Our prospects — main companies and operators — want dependable, clear energy to help accelerating electrical energy demand. Photo voltaic era mixed with storage stays the quickest, most scalable resolution.
Bandholz: How have you ever constructed your group?
Elrod: Our energy markets group manages gross sales end-to-end. They establish prospects, reply to requests for data and proposals, submit tasks, and run procurement and communication. I help them, however they lead the method.
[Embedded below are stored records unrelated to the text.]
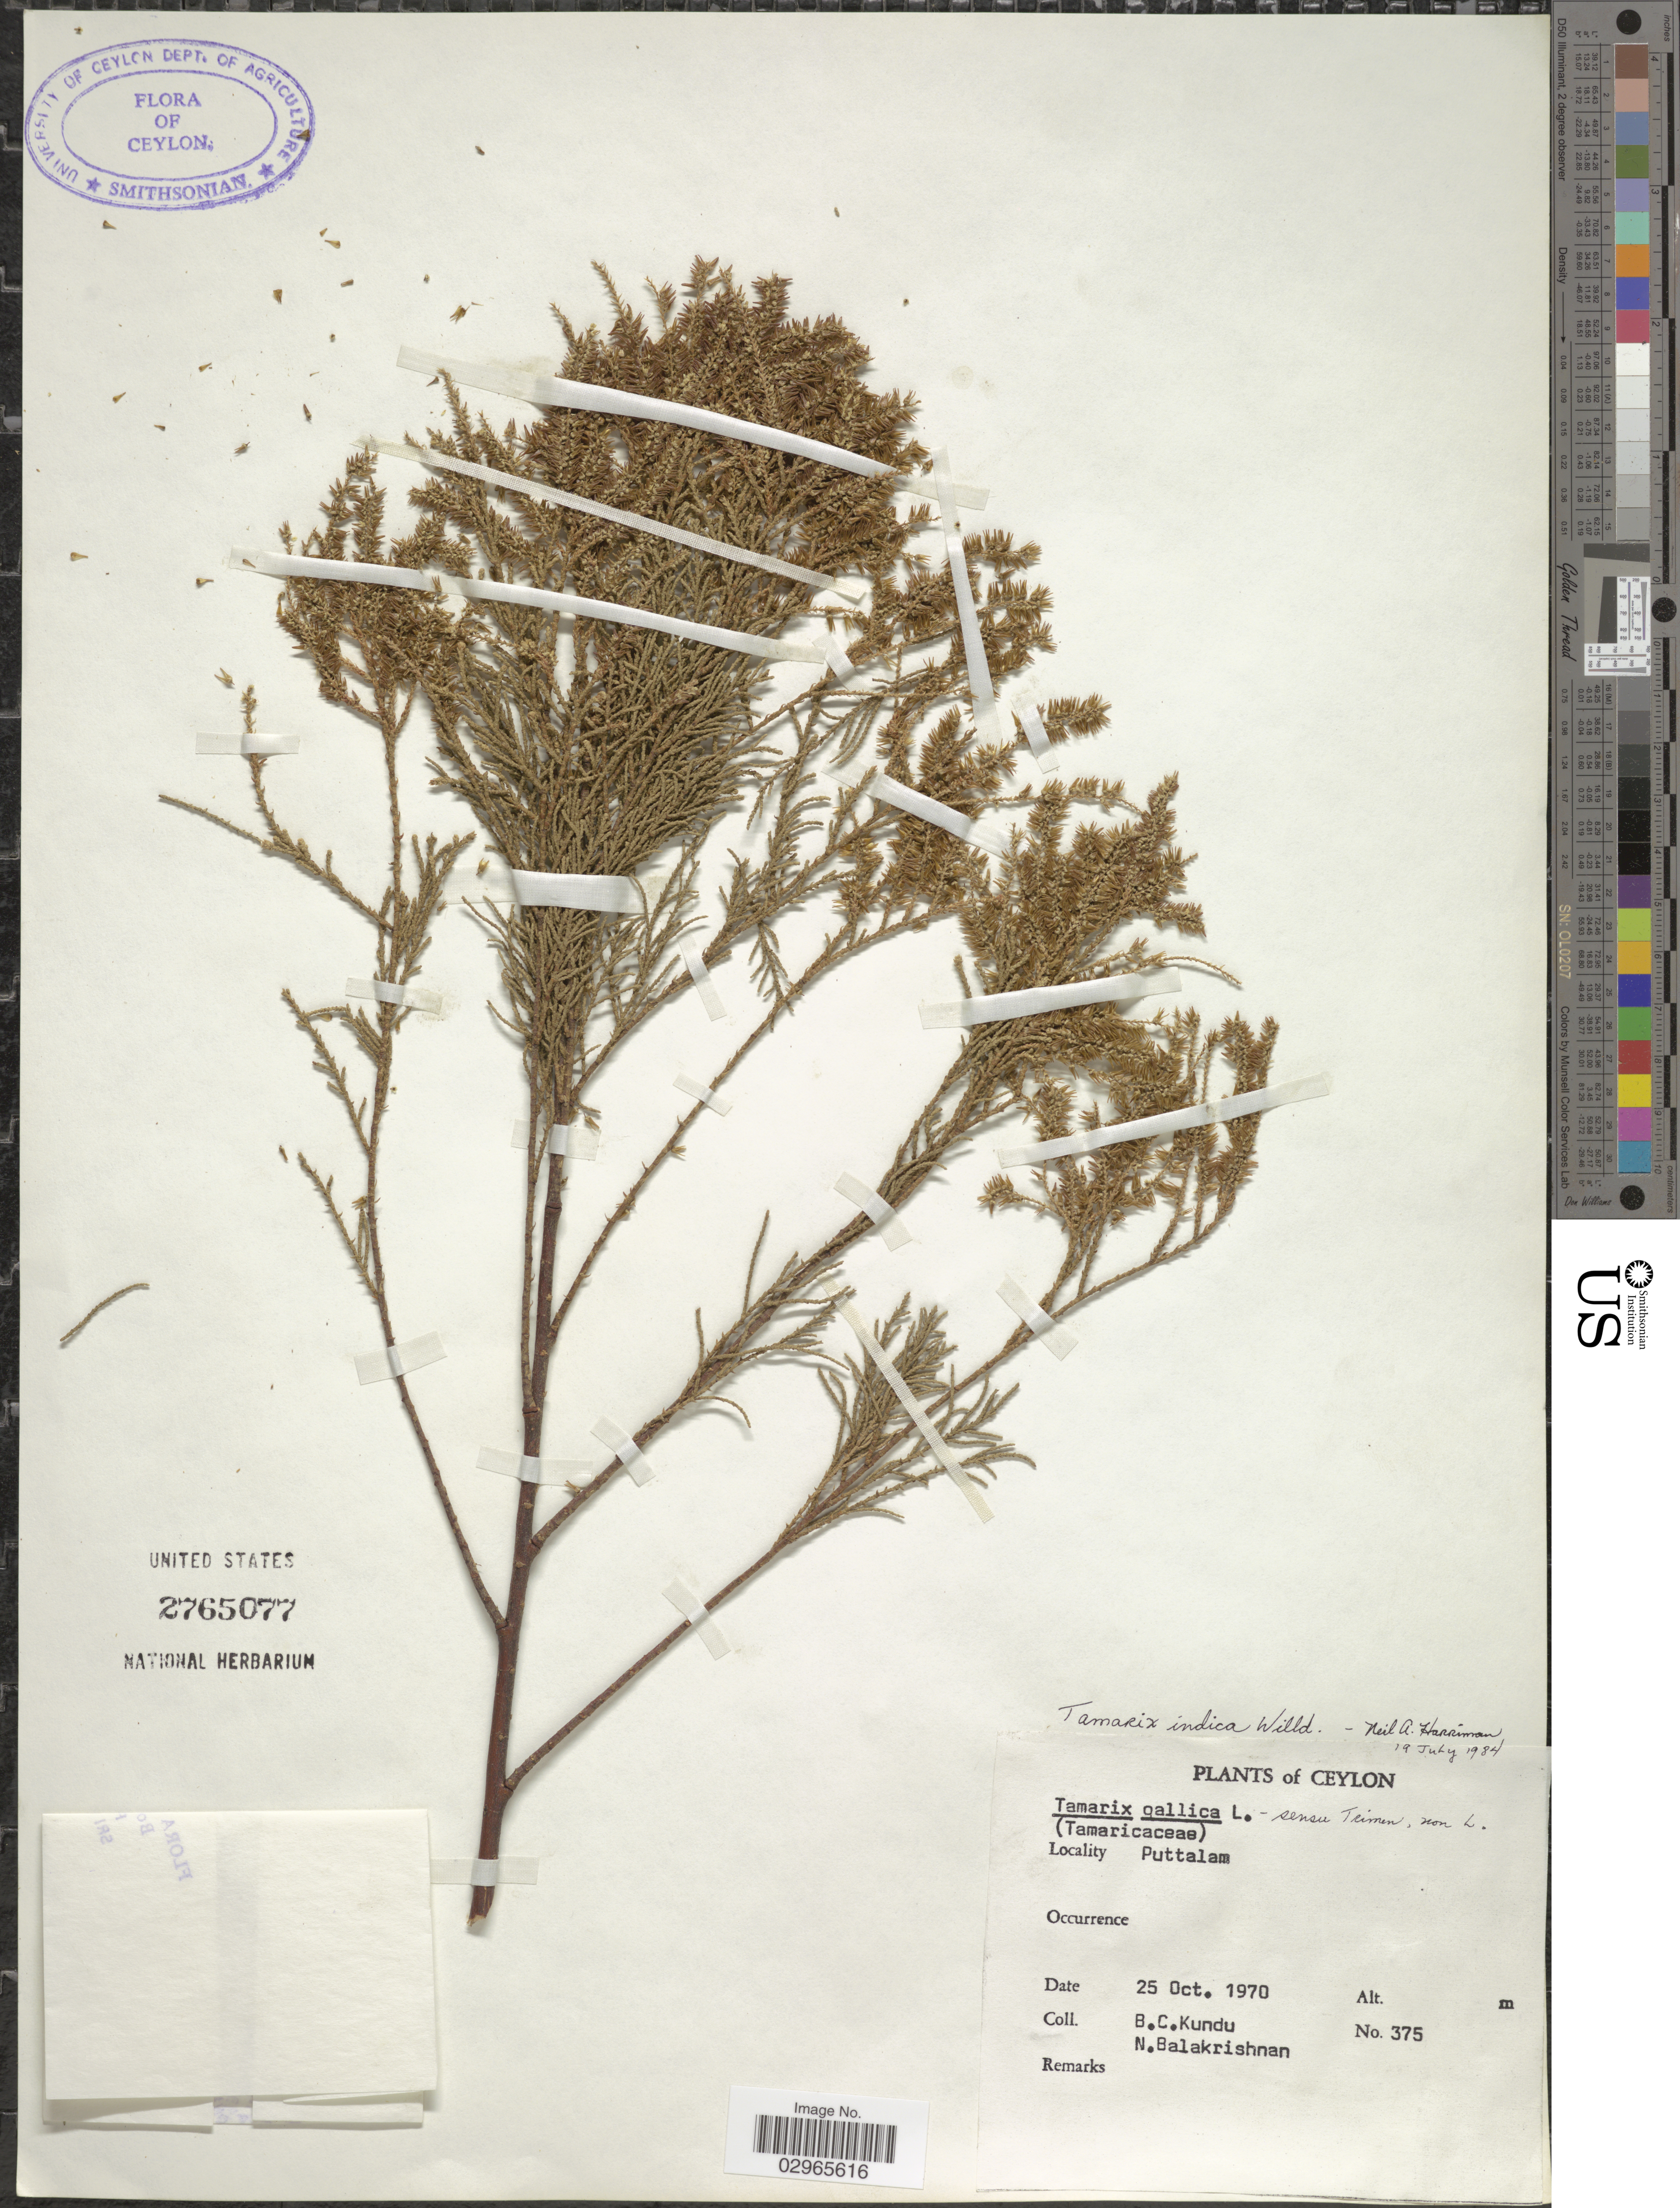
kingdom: Plantae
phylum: Tracheophyta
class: Magnoliopsida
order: Caryophyllales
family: Tamaricaceae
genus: Tamarix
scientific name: Tamarix indica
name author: Willd.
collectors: B. C. Kundu & N. Balakrishnan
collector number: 375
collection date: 1970-10-25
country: Sri Lanka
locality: Ceylon. Puttalam.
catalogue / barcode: US 2765077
Our firm has grown from about 17 folks once we offered to Macquarie in 2022 to over 100 immediately. Constructing the precise tradition has been important. Our message is “execute with excellence,” and meaning staying vigilant throughout each a part of the enterprise.
Hiring has been difficult. Put up-Covid labor dynamics and the U.S. Inflation Discount Act in 2022 elevated competitors and wage strain. We typically employed too rapidly to fill roles. Now we use structured scorecards for senior positions, with clear standards aligned with the corporate’s goals. Our folks and tradition group works intently with hiring managers to make sure every candidate is the precise match. We keep transparency and quarterly efficiency alignment to maintain groups targeted and accountable.
The U.S. nonetheless presents monumental alternatives. Demand for electrical energy, infrastructure, and clear era is increasing quickly, and the market has the capability to help substantial progress.
Bandholz: The place can folks attain out to you or get recommendation?
Elrod: Our web site is TreatyOakCleanEnergy.com. Attain out to me on LinkedIn.